Mitchell also said the partnership with UND is part of a larger plan to bring more four-year degree programs to OC.

“This is all part of an effort to bring more baccalaureate programs to Olympic College,” he said.

Students earn the four-year degree by completing lecture coursework through online and evening classes at Olympic College, followed by additional coursework including labs through UND’s engineering program, evolving over the years to combat the state’s low population.

“The University of North Dakota is strong online because it has to be,” said Jeff Brown, Olympic College engineering professor and North Dakota graduate. “That motivated them to develop their online program,” he said. “They have been doing some extremely serious marketing of their program.”

And after learning about UND’S engineering program, OC Dean of Engineering Judi Brown visited the school last summer, seeing its engineering facilities first hand, and was impressed with what she saw.

“It was a really nice trip,” she said, adding that its online program and course offerings suited exactly what OC was looking for. “It seemed the planets just aligned.”

Jeff Brown said the program’s evening class and online format will enable working adults, parents and anybody else on a tight schedule who can’t be on campus during the day, an opportunity to earn a four-year engineering degree.

“It opens up the possibility, we think, for a significant number of students,” Brown said, adding that he’s already received a slew of phone calls about the new program. “If it keeps up, we’d be buried, which would be wonderful.”

“We (the engineering department) applaud the administration for being willing to take this on.”

Judi Brown also cited the need to keep engineers in Kitsap County as a driving force behind the program’s purpose.

“It’s difficult to get them back,” she said of engineers leaving the area, adding that the four-year program brings a new spectrum to Kitsap County. “It allows them (students) to have a number of different options.”

And with the combination of night classes and online coursework available at Olympic College, Jeff Brown believes the program will help to keep engineers in Kitsap County.

“For our local student base, it’s a step in the right direction,” he said. “A number of our students don’t want to move.

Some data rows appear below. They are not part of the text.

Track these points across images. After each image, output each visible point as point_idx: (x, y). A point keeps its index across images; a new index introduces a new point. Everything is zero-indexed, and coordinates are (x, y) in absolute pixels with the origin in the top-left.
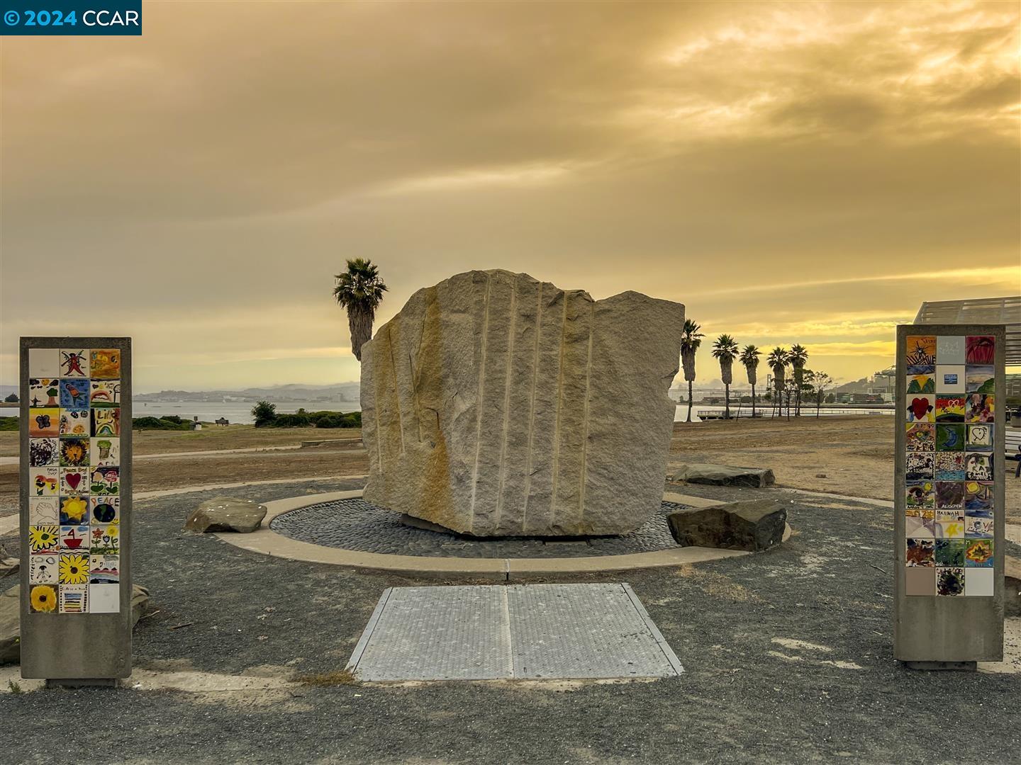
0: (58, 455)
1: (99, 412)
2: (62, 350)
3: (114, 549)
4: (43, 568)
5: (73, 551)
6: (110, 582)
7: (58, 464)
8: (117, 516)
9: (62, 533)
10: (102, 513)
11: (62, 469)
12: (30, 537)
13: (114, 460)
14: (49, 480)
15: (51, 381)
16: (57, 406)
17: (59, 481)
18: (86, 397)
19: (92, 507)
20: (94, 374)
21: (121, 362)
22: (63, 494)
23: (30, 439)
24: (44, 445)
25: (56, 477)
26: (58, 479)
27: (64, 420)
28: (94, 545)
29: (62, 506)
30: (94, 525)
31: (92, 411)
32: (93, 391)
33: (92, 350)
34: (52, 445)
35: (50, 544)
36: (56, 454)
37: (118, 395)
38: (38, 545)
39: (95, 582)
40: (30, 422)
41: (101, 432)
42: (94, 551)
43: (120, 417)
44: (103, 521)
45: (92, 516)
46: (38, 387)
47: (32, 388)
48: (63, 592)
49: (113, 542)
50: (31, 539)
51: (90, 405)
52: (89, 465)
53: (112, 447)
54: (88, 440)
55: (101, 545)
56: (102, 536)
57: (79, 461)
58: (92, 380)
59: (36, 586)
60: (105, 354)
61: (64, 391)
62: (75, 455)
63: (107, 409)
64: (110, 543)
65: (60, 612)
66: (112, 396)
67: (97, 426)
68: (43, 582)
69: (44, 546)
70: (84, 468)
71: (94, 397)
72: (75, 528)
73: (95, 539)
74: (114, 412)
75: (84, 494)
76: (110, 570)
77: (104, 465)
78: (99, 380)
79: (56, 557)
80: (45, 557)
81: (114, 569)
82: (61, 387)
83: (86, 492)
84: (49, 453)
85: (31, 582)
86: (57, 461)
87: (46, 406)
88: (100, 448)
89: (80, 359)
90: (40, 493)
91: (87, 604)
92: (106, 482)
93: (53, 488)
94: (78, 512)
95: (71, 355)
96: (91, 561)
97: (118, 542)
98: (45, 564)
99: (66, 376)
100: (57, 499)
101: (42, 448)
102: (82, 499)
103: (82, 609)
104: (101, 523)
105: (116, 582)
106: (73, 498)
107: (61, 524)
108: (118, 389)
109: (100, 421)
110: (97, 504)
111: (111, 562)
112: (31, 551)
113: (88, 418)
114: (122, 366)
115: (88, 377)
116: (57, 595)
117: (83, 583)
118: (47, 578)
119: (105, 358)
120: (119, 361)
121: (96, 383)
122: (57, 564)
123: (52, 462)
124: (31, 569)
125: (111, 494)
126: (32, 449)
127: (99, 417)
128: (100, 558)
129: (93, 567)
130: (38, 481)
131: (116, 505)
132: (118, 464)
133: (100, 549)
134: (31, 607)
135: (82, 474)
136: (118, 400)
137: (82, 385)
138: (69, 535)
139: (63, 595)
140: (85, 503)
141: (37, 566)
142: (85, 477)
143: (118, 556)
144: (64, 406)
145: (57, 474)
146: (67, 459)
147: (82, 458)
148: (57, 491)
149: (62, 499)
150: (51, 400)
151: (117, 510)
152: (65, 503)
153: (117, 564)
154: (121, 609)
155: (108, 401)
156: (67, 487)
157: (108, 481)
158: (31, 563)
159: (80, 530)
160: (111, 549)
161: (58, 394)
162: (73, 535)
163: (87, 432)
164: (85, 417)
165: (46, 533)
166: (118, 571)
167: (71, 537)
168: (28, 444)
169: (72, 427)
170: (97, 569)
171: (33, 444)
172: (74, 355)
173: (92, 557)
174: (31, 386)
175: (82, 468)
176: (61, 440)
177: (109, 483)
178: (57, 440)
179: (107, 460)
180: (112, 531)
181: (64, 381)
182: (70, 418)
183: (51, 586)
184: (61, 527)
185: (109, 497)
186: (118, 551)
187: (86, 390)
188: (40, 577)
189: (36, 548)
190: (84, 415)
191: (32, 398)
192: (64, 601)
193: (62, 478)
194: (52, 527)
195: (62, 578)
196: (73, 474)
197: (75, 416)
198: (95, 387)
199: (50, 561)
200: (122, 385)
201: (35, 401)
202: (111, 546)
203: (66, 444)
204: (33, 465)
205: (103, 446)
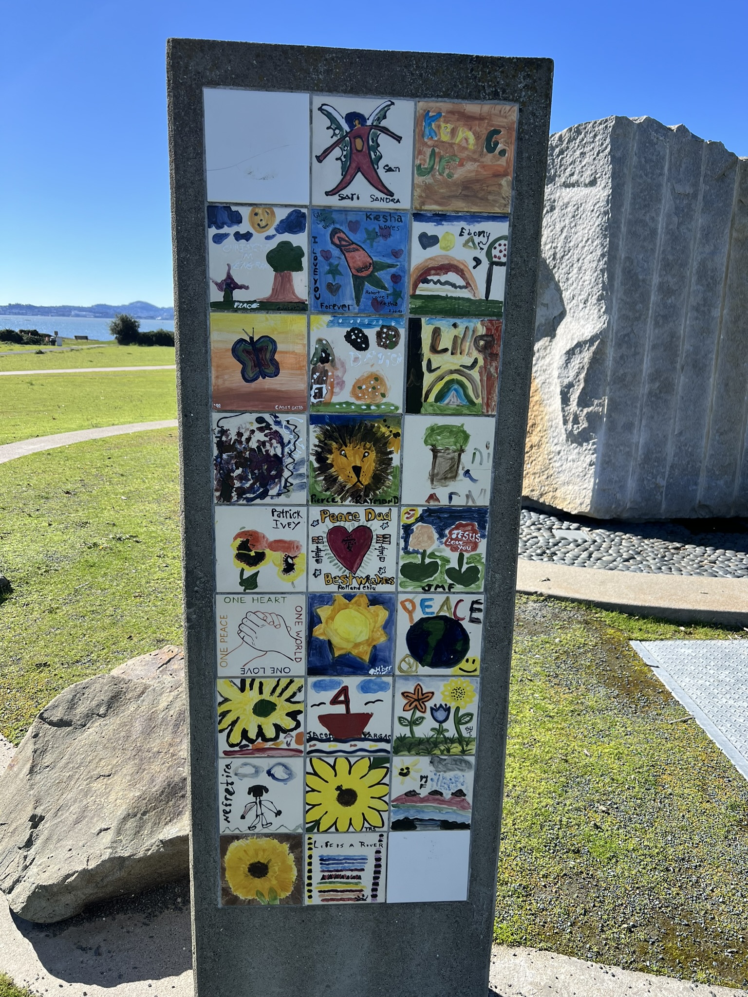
0: (303, 470)
1: (436, 333)
2: (319, 100)
3: (460, 740)
4: (257, 791)
5: (346, 747)
6: (447, 825)
7: (301, 496)
8: (475, 650)
9: (314, 696)
10: (432, 641)
11: (315, 511)
12: (220, 710)
13: (475, 489)
14: (278, 545)
15: (281, 214)
16: (299, 307)
17: (305, 551)
18: (396, 278)
19: (403, 625)
20: (428, 192)
21: (519, 153)
22: (319, 586)
23: (215, 416)
24: (260, 436)
25: (298, 535)
26: (303, 543)
27: (325, 356)
28: (405, 731)
29: (313, 621)
30: (407, 677)
31: (415, 328)
32: (419, 256)
33: (422, 104)
34: (286, 435)
35: (278, 728)
36: (297, 464)
37: (500, 274)
38: (244, 733)
39: (399, 826)
40: (214, 362)
41: (440, 397)
42: (404, 745)
43: (499, 349)
44: (433, 665)
45: (402, 649)
46: (238, 236)
47: (219, 239)
48: (316, 853)
49: (458, 722)
50: (224, 714)
51: (407, 306)
52: (397, 499)
53: (469, 449)
54: (398, 420)
55: (424, 730)
56: (429, 704)
57: (368, 488)
58: (419, 216)
59: (237, 837)
60: (468, 119)
61: (327, 255)
62: (357, 470)
63: (462, 323)
64: (450, 725)
65: (307, 902)
66: (479, 275)
67: (428, 379)
68: (259, 829)
69: (260, 733)
70: (384, 510)
71: (423, 278)
72: (352, 682)
73: (408, 715)
74: (481, 330)
75: (381, 588)
76: (447, 795)
77: (444, 501)
78: (440, 218)
79: (297, 764)
80: (264, 763)
81: (460, 793)
82: (314, 239)
83: (388, 581)
84: (277, 462)
85: (224, 828)
86: (302, 487)
87: (266, 306)
88: (435, 451)
90: (250, 583)
91: (382, 881)
92: (447, 552)
93: (289, 568)
94: (364, 637)
96: (395, 771)
97: (474, 724)
98: (263, 780)
100: (302, 601)
101: (253, 444)
102: (375, 600)
103: (368, 892)
104: (427, 670)
105: (463, 826)
106: (349, 597)
107: (312, 671)
108: (500, 252)
109: (437, 360)
110: (418, 615)
111: (450, 775)
112: (223, 746)
113: (399, 353)
114: (519, 169)
115: (405, 204)
116: (299, 861)
117: (372, 829)
118: (270, 816)
119: (467, 137)
120: (511, 154)
121: (430, 228)
122: (297, 783)
123: (286, 489)
124: (222, 794)
125: (458, 587)
126: (223, 447)
127: (434, 349)
128: (421, 764)
129: (400, 787)
130: (243, 546)
131: (473, 620)
132: (483, 500)
133: (421, 741)
134: (226, 891)
135: (376, 527)
136: (498, 293)
137: (386, 233)
138: (334, 701)
139: (316, 861)
140: (382, 614)
141: (242, 787)
142: (385, 538)
143: (472, 759)
144: (324, 308)
145: (303, 526)
146: (331, 481)
147: (378, 479)
148: (299, 580)
149: (316, 600)
150: (283, 284)
151: (475, 633)
152: (323, 612)
153: (466, 780)
154: (471, 892)
155: (465, 294)
156: (331, 566)
157: (454, 549)
158: (222, 779)
159: (365, 688)
160: (452, 741)
161: (305, 261)
162: (347, 702)
163: (396, 396)
164: (392, 345)
165: (266, 696)
166: (469, 798)
167: (340, 709)
168: (208, 431)
169: (350, 381)
170: (411, 794)
171: (223, 432)
172: (361, 118)
173: (398, 762)
174: (212, 231)
175: (378, 510)
176: (314, 420)
177: (454, 557)
178: (300, 420)
179: (452, 486)
180: (458, 693)
181: (324, 215)
182: (343, 350)
183: (283, 838)
184: (312, 680)
185: (454, 599)
186: (473, 747)
187: (396, 254)
188: (251, 817)
189: (236, 738)
190: (387, 341)
191: (216, 273)
192: (317, 876)
193: (317, 540)
194: (283, 683)
195: (313, 816)
196: (350, 526)
197: (359, 342)
198: (428, 241)
199: (279, 772)
200: (515, 238)
201: (229, 285)
202: (451, 733)
203: (327, 436)
204: (226, 498)
205: (442, 442)
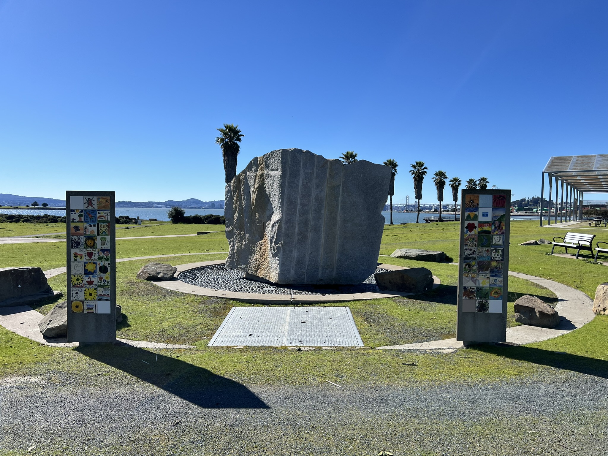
0: (83, 244)
1: (101, 225)
2: (85, 197)
3: (108, 285)
4: (77, 293)
5: (90, 286)
6: (106, 300)
7: (83, 247)
8: (109, 271)
9: (85, 278)
10: (103, 269)
11: (85, 249)
12: (71, 280)
13: (108, 246)
14: (80, 255)
15: (80, 210)
16: (82, 222)
17: (84, 255)
18: (95, 218)
19: (98, 267)
20: (99, 207)
21: (111, 202)
22: (86, 261)
23: (71, 236)
24: (77, 239)
26: (83, 254)
27: (86, 228)
28: (99, 284)
29: (85, 266)
30: (99, 275)
31: (98, 224)
32: (98, 215)
33: (98, 197)
34: (81, 239)
35: (80, 283)
36: (82, 243)
37: (109, 217)
38: (75, 283)
39: (100, 300)
40: (71, 229)
41: (102, 233)
42: (99, 286)
43: (110, 227)
44: (103, 273)
45: (98, 271)
46: (74, 213)
47: (72, 214)
48: (86, 304)
49: (107, 282)
50: (72, 280)
51: (97, 221)
52: (97, 248)
53: (107, 240)
54: (96, 237)
55: (102, 284)
56: (103, 279)
57: (92, 246)
58: (98, 210)
59: (74, 301)
60: (104, 199)
61: (86, 215)
62: (91, 244)
63: (105, 224)
64: (106, 283)
65: (85, 313)
66: (106, 217)
67: (100, 231)
68: (77, 300)
69: (77, 284)
70: (95, 249)
71: (99, 218)
72: (91, 276)
73: (99, 281)
74: (107, 224)
75: (95, 261)
76: (106, 295)
77: (103, 248)
78: (101, 210)
79: (83, 289)
80: (78, 288)
81: (108, 294)
82: (84, 213)
83: (96, 260)
84: (79, 243)
85: (72, 299)
86: (83, 246)
87: (78, 222)
88: (102, 241)
89: (93, 201)
90: (76, 260)
91: (96, 309)
92: (104, 256)
93: (81, 258)
94: (92, 269)
95: (89, 199)
96: (98, 290)
97: (110, 283)
98: (78, 291)
99: (87, 209)
100: (83, 263)
101: (76, 240)
102: (94, 263)
103: (94, 311)
104: (102, 274)
105: (109, 300)
106: (90, 262)
107: (85, 274)
108: (109, 214)
109: (101, 228)
110: (100, 265)
111: (106, 291)
112: (72, 286)
113: (96, 228)
114: (111, 204)
115: (96, 209)
116: (83, 305)
117: (95, 300)
118: (79, 298)
119: (104, 201)
120: (110, 202)
121: (99, 212)
122: (83, 292)
123: (81, 246)
124: (71, 293)
125: (106, 261)
126: (72, 240)
127: (101, 227)
128: (102, 289)
129: (99, 293)
130: (75, 255)
131: (109, 266)
132: (109, 248)
133: (102, 285)
134: (72, 310)
135: (94, 252)
136: (109, 220)
137: (94, 212)
138: (88, 279)
139: (86, 305)
140: (95, 265)
141: (74, 292)
142: (95, 254)
143: (110, 289)
144: (86, 222)
145: (83, 252)
146: (87, 245)
147: (94, 245)
148: (83, 260)
149: (85, 263)
150: (80, 219)
151: (109, 268)
152: (86, 265)
153: (109, 292)
154: (111, 312)
155: (105, 220)
156: (87, 258)
157: (105, 255)
158: (71, 291)
159: (93, 277)
160: (106, 285)
161: (83, 216)
162: (90, 279)
163: (96, 233)
164: (95, 227)
165: (78, 278)
166: (110, 295)
167: (89, 280)
168: (70, 238)
169: (89, 231)
170: (101, 294)
171: (72, 238)
172: (90, 199)
173: (98, 289)
174: (71, 213)
175: (94, 249)
176: (84, 237)
177: (105, 256)
178: (83, 237)
179: (104, 246)
180: (107, 278)
181: (85, 210)
182: (88, 227)
183: (81, 301)
184: (85, 275)
185: (106, 263)
186: (110, 287)
187: (95, 215)
188: (76, 297)
189: (74, 284)
190: (94, 226)
191: (71, 218)
192: (86, 308)
193: (85, 254)
194: (81, 276)
195: (85, 298)
196: (90, 252)
197: (91, 226)
199: (80, 290)
200: (111, 212)
201: (73, 219)
202: (106, 284)
203: (86, 239)
204: (72, 248)
205: (103, 240)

They like Kitsap County.”

“The ability to get an engineering degree from your dining room table is rather appealing.”

Jeff Brown said while a computer can’t duplicate the hands-on, face-to-face instruction a professor offers, a significant portion of engineering coursework fits the mold of online education.

“A good deal of the (engineering) curriculum is applied math and science, which lends itself relatively well to online,” he said, adding that students will travel to Grand Forks, N.D., during the summer for a rigorous four to six-week session.

And as the demand for engineers continues to remain high, especially in and around Kitsap County, Jeff Brown said the four-year degree program will help area engineering companies.

“There’s a huge need for engineers,” he explained. “They’re (engineers) filling a niche for our local businesses.”

Eric Anderson, CEO of Art Anderson Associates, an engineering firm in Bremerton, said Olympic College’s four-year program will make Kitsap County a more appealing place for engineers.

“We look outside the area for a great percentage of our hires because we have to,” Anderson said, adding there simply aren’t very many engineers in the area. “It (the program) actually improves our recruiting from outside the area.”

That need was echoed by the Puget Sound Naval Shipyard’s top civilian Rick Tift on Wednesday evening during a roundtable discussion with Gov. Chris Gregoire in historic Building 50.

“Every year we go to 55 colleges and universities across the nation to fill the engineering slots we have,” Tift said.

While PSNS is able to recruit engineers from state universities like Washington State and the University of Washington, there aren’t enough engineers to meet the shipyard’s needs, he said.

“We have had tremendous success recruiting from the Midwest,” Tift said, adding that the University of North Dakota has provided numerous engineers who are now employed in the shipyard.